São os que a lei requer alguma qualidade ou condição especial do sujeito ativo, motivo por que somente determinadas pessoas podem cometê-los.Admitem coautoria. Ex: Peculato

39)O que é crime de mão própria?

Assim como os crimes próprios, os de mão própria (ou atuação pessoal), com relação ao concurso de pessoas, somente admitem participação. Ex:Falso testemunho.
E em assim sendo, entendo que o artigo 342 do Código Penal caracteriza muito bem o delito de mão própria que é: "fazer afirmação falsa, ou negar ou calar a verdade, como testemunha, perito, tradutor ou intérprete em processo judicial, policial ou administrativo, ou em juízo arbitral".

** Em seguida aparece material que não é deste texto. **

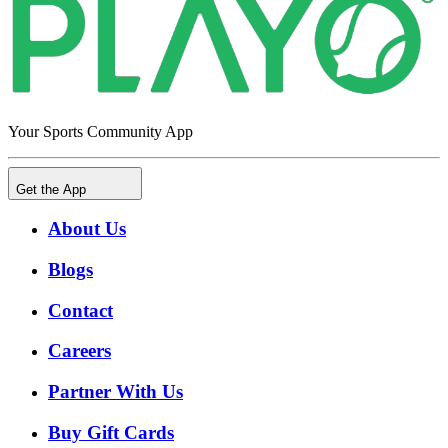
Your Sports Community App
Get the App
About Us
Blogs
Contact
Careers
Partner With Us
Buy Gift Cards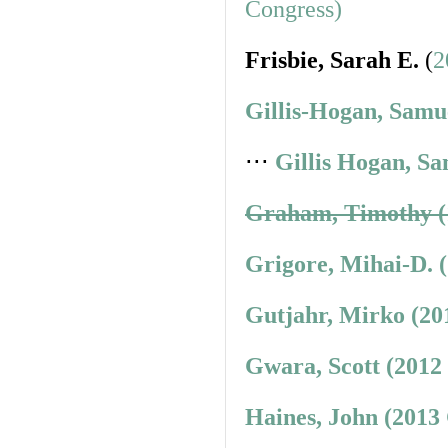
Congress)
Frisbie, Sarah E.
(
2
Gillis-Hogan, Samu
⋅⋅⋅
Gillis Hogan, Sa
Graham, Timothy (
Grigore, Mihai-D. 
Gutjahr, Mirko (20
Gwara, Scott (2012
Haines, John (2013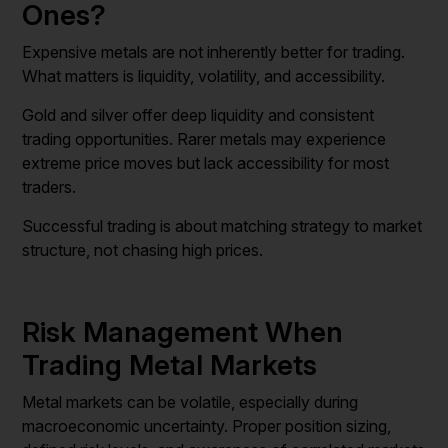
Ones?
Expensive metals are not inherently better for trading.
What matters is liquidity, volatility, and accessibility.
Gold and silver offer deep liquidity and consistent
trading opportunities. Rarer metals may experience
extreme price moves but lack accessibility for most
traders.
Successful trading is about matching strategy to market
structure, not chasing high prices.
Risk Management When
Trading Metal Markets
Metal markets can be volatile, especially during
macroeconomic uncertainty. Proper position sizing,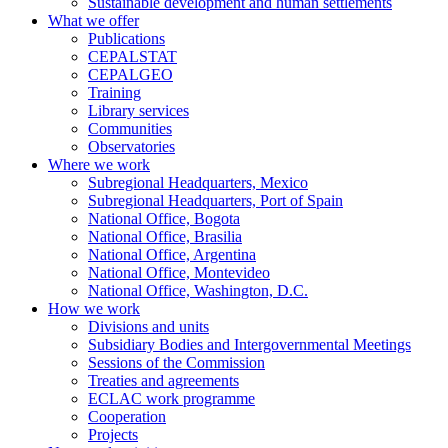
Sustainable development and human settlements
What we offer
Publications
CEPALSTAT
CEPALGEO
Training
Library services
Communities
Observatories
Where we work
Subregional Headquarters, Mexico
Subregional Headquarters, Port of Spain
National Office, Bogota
National Office, Brasilia
National Office, Argentina
National Office, Montevideo
National Office, Washington, D.C.
How we work
Divisions and units
Subsidiary Bodies and Intergovernmental Meetings
Sessions of the Commission
Treaties and agreements
ECLAC work programme
Cooperation
Projects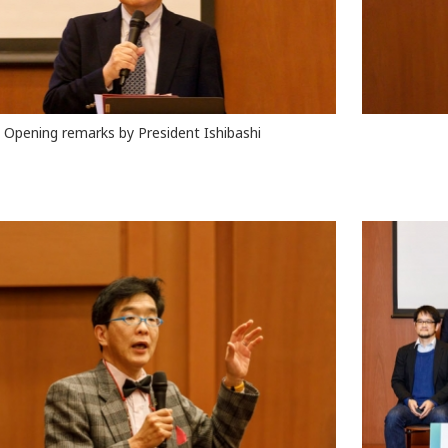
Opening remarks by President Ishibashi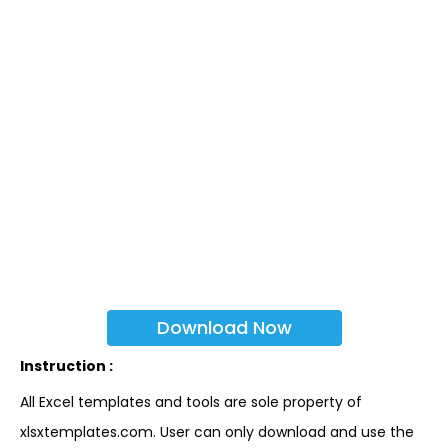
Download Now
Instruction :
All Excel templates and tools are sole property of
xlsxtemplates.com. User can only download and use the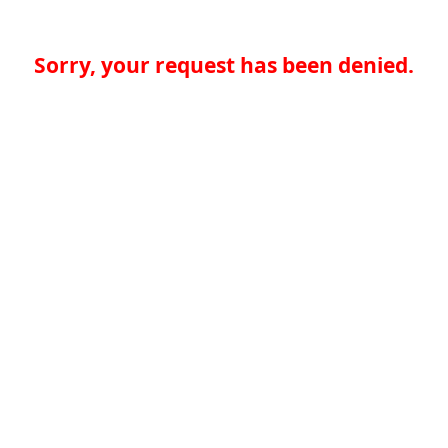
Sorry, your request has been denied.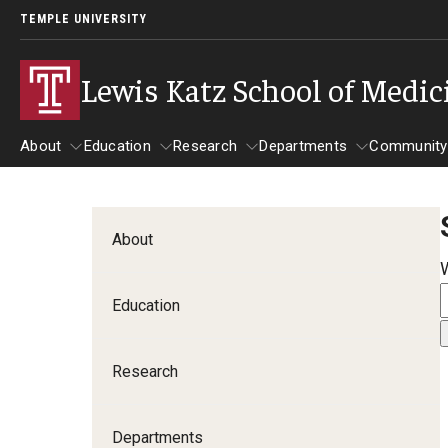
TEMPLE UNIVERSITY
Lewis Katz School of Medic
About
Education
Research
Departments
Community
About
Education
Research
Departments
Comm
Inf
About
Basic Science Dep
Education
Clinical Departmen
Research
Anesthesiology
Dermatology
Departments
Emergency Medicine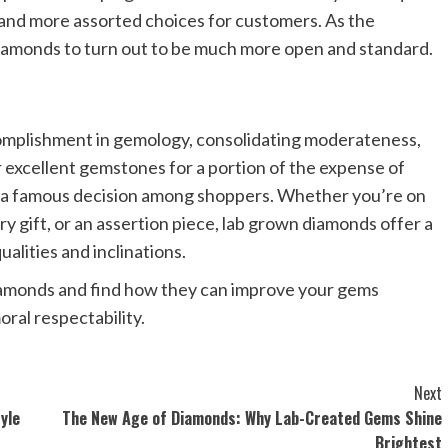
and more assorted choices for customers. As the
iamonds to turn out to be much more open and standard.
mplishment in gemology, consolidating moderateness,
er excellent gemstones for a portion of the expense of
to a famous decision among shoppers. Whether you’re on
y gift, or an assertion piece, lab grown diamonds offer a
ualities and inclinations.
iamonds and find how they can improve your gems
ral respectability.
Next
yle
The New Age of Diamonds: Why Lab-Created Gems Shine
Brightest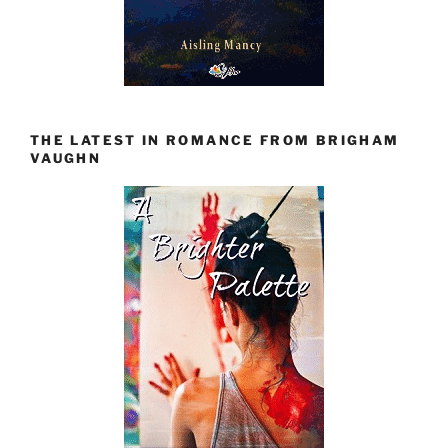
THE LATEST IN ROMANCE FROM BRIGHAM
VAUGHN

"O falso testemunho, crime de "mão própria", é de autoria exclusiva da testemunha."

40)O que é causa superveniente relativamente independente?

Causa: é toda condição que atua paralelamente à conduta, interferindo no processo causal.
Independente: é aquela que escapa do desdobramento natural da conduta e produz, por si só, o resultado. Existem duas espécies de causas independentes: a absoluta e a relativamente independente.

Causa superveniente relativamente independente - Ação, ou fato, que se manifesta depois da conduta delituosa, a esta vinculada, e com ela concorre para a produção do resultado.

ESPÉCIES DE CAUSAS RELATIVAMENTE INDEPENDENTES
Preexistentes
A desfere uma facada no braço da vítima que morre em razão de sua condição de hemofílico. A hemofilia atuou como causa independente, mas provocada pela conduta do agente. (O sujeito ativo responde pelo resultado morte).

Concomitantes
A atira na vítima, que, assustada, morre de ataque cardíaco. A causa foi independente (colapso cardíaco), mas se originou da conduta do agente. (O sujeito responde pelo resultado morte).

Supervenientes
A vítima leva um tiro na perna e, ao ser conduzida para o hospital, morre em decorrência de um acidente com a ambulância. Neste caso, por força do disposto no parágrafo 1º, do artigo 13 do Código Penal, ocorre (por ficção jurídica) a ruptura do nexo causal, respondendo o agente apenas pela conduta anterior.